Iron overload facilitates neonatal hypoxic-ischemic brain damage via SLC7A11-mediated ferroptosis.

Oxidative damage and cell death are involved in the pathogenesis of hypoxic-ischemic brain damage (HIBD). Ferroptosis is a newly identified mode of cell death that results from the oxidative damage induced by excessive iron. In HIBD, iron accumulates in brain tissues due to the massive destruction of red blood cells and increased permeability of the blood brain barrier vasculature, which can trigger ferroptosis. Ferroptosis is implicated in various diseases involving neuronal injury; however, the roles of iron and ferroptosis in HIBD have not been identified. In the present study, we investigated the role of iron overload in neuronal ferroptosis both in HIBD rat models and in oxygen- and glucose-deprived (OGD) SH-SY5Y cells.
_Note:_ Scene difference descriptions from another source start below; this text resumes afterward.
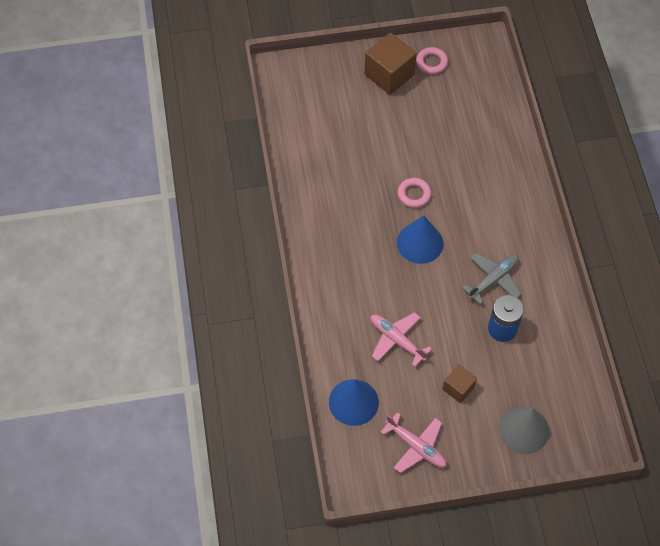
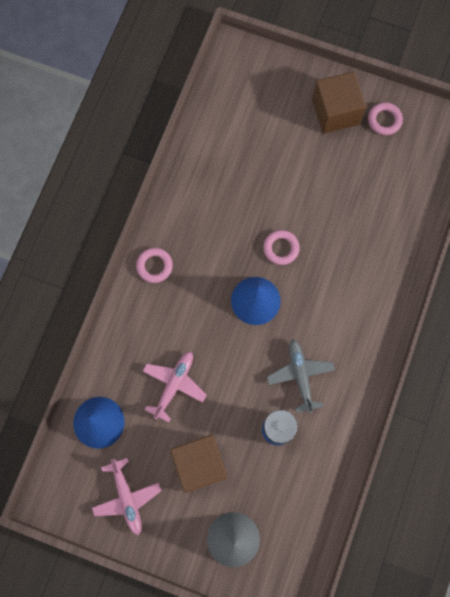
camera: 30 degrees right, 15 degrees up
pink plane [371,312,432,367] -> pink plane turned 45 degrees clockwise [143,352,207,423]
brown cube [443,364,477,403] -> brown cube [170,434,227,493], size x1.77
grey plane [462,253,521,305] -> grey plane turned 90 degrees counterclockwise [267,339,335,413]
none -> pink ring [136,248,173,283]

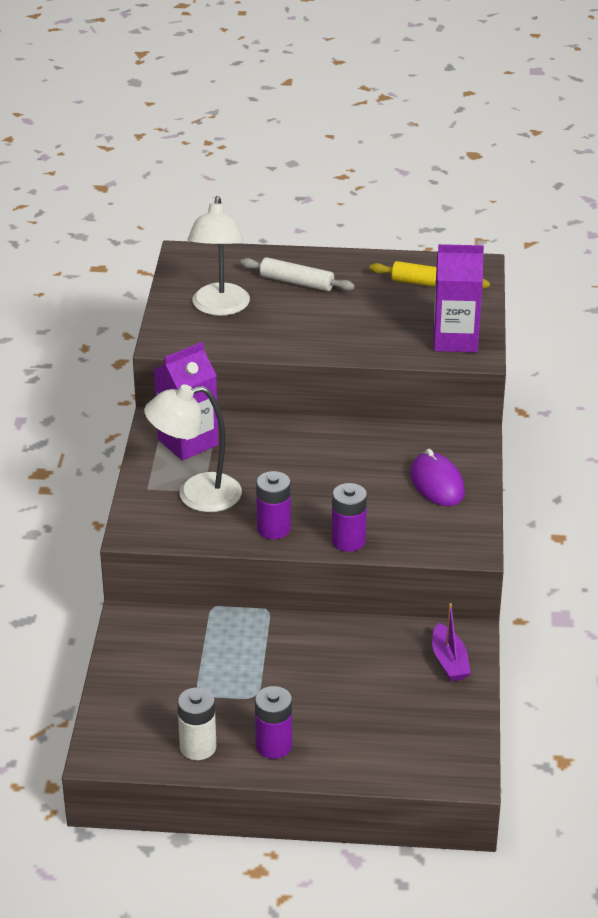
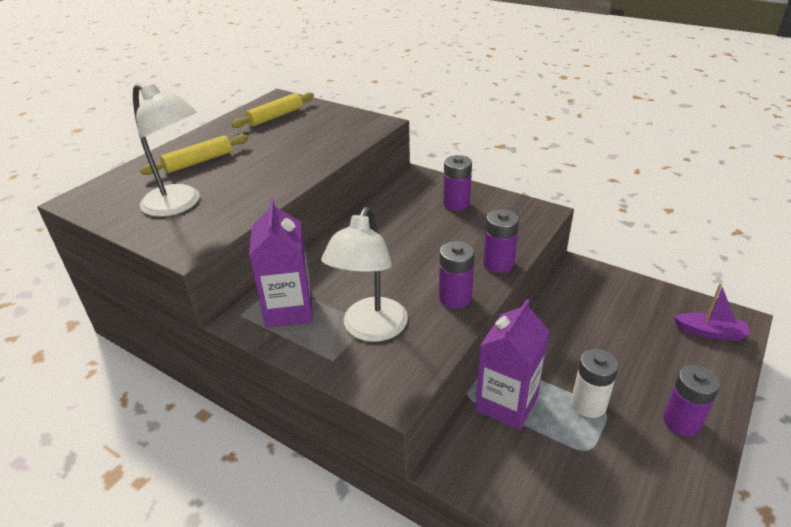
camera: 60 degrees left, 0 degrees up
white battery [177,688,216,760] -> white battery moved to [571,349,619,418]
white rolling pin [240,257,355,291] -> yellow rolling pin [140,134,249,175]
purple mouse [410,449,465,506] -> purple battery [443,155,472,211]
purple boat [432,603,471,681] -> purple boat moved to [674,283,750,341]
purple carton [433,244,484,352] -> purple carton moved to [475,299,550,430]

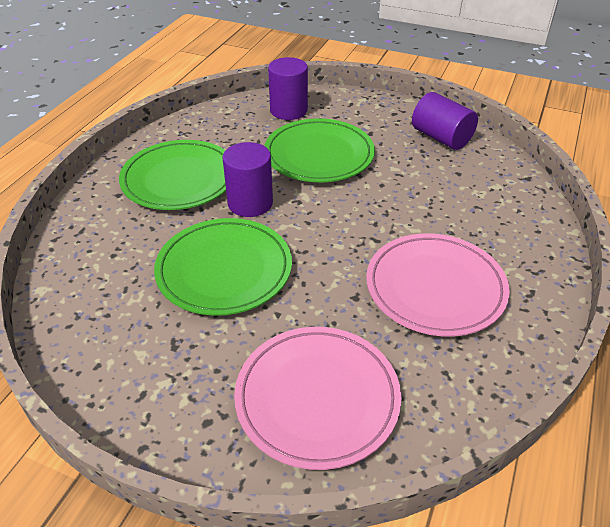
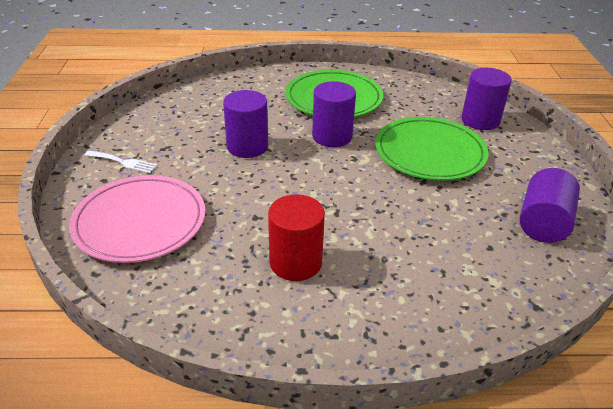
camera: 65 degrees right, 5 degrees down
green plate [154,218,292,316] -> purple cylinder [223,90,268,158]
pink plate [366,233,510,337] -> red cylinder [268,194,325,281]
none -> white fork [85,150,158,173]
We observed that iron deposition in the cerebral cortex was significantly increased in HIBD rats. Features of ferroptosis such as shrunken mitochondria, increased MDA (malondialdehyde) levels, and reduced solute carrier family 7 member 11 (SLC7A11) and glutathione peroxidase 4 (GPX4) expression were observed in the cerebral cortex of HIBD rats. Administration of an iron chelator in HIBD rats upregulated SLC7A11 expression and alleviated neuronal ferroptosis in cerebral cortex tissue. Additionally, overexpression of SLC7A11 in SH-SY5Y cells increased cell viability and attenuated OGD-induced ferroptosis. Our results demonstrate that iron overload induces neuronal ferroptosis by inhibiting SLC7A11 expression in HIBD. Inhibition of neuronal ferroptosis may be a promising strategy to alleviate brain damage in HIBD.